Я объяснил гарсону: мсье хочет взять с собой целую бутылку. Даже меня он понял не сразу, вероятно, ему показалось нелепым покупать в кафе то, что можно дешевле купить в ночном магазине. Уразумев, он покорно поставил на поднос принесенный стакан, чем опять раздосадовал Пашу.
– Ассе! – закричал он. – Да нет, не ассе. Атанде. Леша, как сказать по-ихнему «оставьте»? А, черт! – Он схватил стаканчик и разом опрокинул себе в рот. – Се ту! – Хлопнув ошеломленного гарсона по плечу, он валился своим разрушавшим все языковые барьеры обольстительным смехом, после чего оба – рослый северянин и маленький южанин – еще целую минуту продолжали охлопывать друг друга и хохотать. На них уже оборачивались. Затем сквозь витринное стекло я видел, как гарсон, все еще смеясь, что-то рассказывает бармену, а бармен, улыбаясь, тянет шею, чтоб разглядеть диковинного посетителя. А когда вновь посмотрел на Пашу, поразился мгновенной перемене. Оживления хватило ненадолго, его лицо посерело, на лбу пролегла глубокая вертикальная морщина. Гарсон принес коробку, мы расплатились и вылили.
Нам повезло, мы сразу поймали такси, и только вытянув ноги в пропахшей табаком и духами кабине, я понял, что я – на взлете.
В освещенном вестибюле нашего отельчика два молодых негра – вчерашний и еще один, вероятно, сменщик, – решали кроссворд, и мы появились очень кстати – нужен был город в России из шести букв.
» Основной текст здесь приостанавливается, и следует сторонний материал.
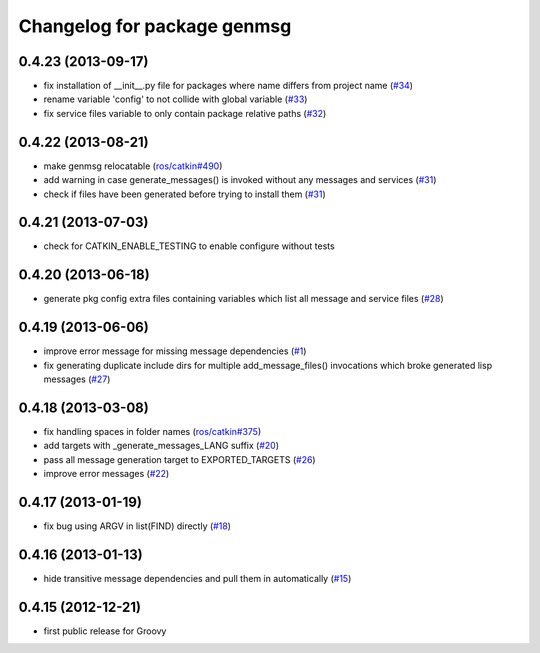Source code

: ^^^^^^^^^^^^^^^^^^^^^^^^^^^^
Changelog for package genmsg
^^^^^^^^^^^^^^^^^^^^^^^^^^^^

0.4.23 (2013-09-17)
-------------------
* fix installation of __init__.py file for packages where name differs from project name (`#34 <https://github.com/ros/genmsg/issues/34>`_)
* rename variable 'config' to not collide with global variable (`#33 <https://github.com/ros/genmsg/issues/33>`_)
* fix service files variable to only contain package relative paths (`#32 <https://github.com/ros/genmsg/issues/32>`_)

0.4.22 (2013-08-21)
-------------------
* make genmsg relocatable (`ros/catkin#490 <https://github.com/ros/catkin/issues/490>`_)
* add warning in case generate_messages() is invoked without any messages and services (`#31 <https://github.com/ros/genmsg/issues/31>`_)
* check if files have been generated before trying to install them (`#31 <https://github.com/ros/genmsg/issues/31>`_)

0.4.21 (2013-07-03)
-------------------
* check for CATKIN_ENABLE_TESTING to enable configure without tests

0.4.20 (2013-06-18)
-------------------
* generate pkg config extra files containing variables which list all message and service files (`#28 <https://github.com/ros/genmsg/issues/28>`_)

0.4.19 (2013-06-06)
-------------------
* improve error message for missing message dependencies (`#1 <https://github.com/ros/genmsg/issues/1>`_)
* fix generating duplicate include dirs for multiple add_message_files() invocations which broke generated lisp messages (`#27 <https://github.com/ros/genmsg/issues/27>`_)

0.4.18 (2013-03-08)
-------------------
* fix handling spaces in folder names (`ros/catkin#375 <https://github.com/ros/catkin/issues/375>`_)
* add targets with _generate_messages_LANG suffix (`#20 <https://github.com/ros/genmsg/issues/20>`_)
* pass all message generation target to EXPORTED_TARGETS (`#26 <https://github.com/ros/genmsg/issues/26>`_)
* improve error messages (`#22 <https://github.com/ros/genmsg/issues/22>`_)

0.4.17 (2013-01-19)
-------------------
* fix bug using ARGV in list(FIND) directly (`#18 <https://github.com/ros/genmsg/issues/18>`_)

0.4.16 (2013-01-13)
-------------------
* hide transitive message dependencies and pull them in automatically (`#15 <https://github.com/ros/genmsg/issues/15>`_)

0.4.15 (2012-12-21)
-------------------
* first public release for Groovy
Один из них встал, чтоб передать Паше записку на бланке отеля: звонил Дени, в десять часов деловой разговор в отеле «Мажестик», после завтрака посещение Пастеровского института.
Лифт почему-то не работал. Мы поднялись по узкой и крутой гостиничной лестнице.
– Спокойной ночи, Леша, – сказал Успенский у двери своего номера. Он поставил коробку на пол и на ощупь вставил ключ в скважину. – Ты говорил прекрасно. Знаешь, что самое лучшее из того, что ты сказал? Ученые должны говорить правду своим правительствам. Не чужим – это нетрудно…
– «И истину царям с улыбкой…» – вяло пошутил я.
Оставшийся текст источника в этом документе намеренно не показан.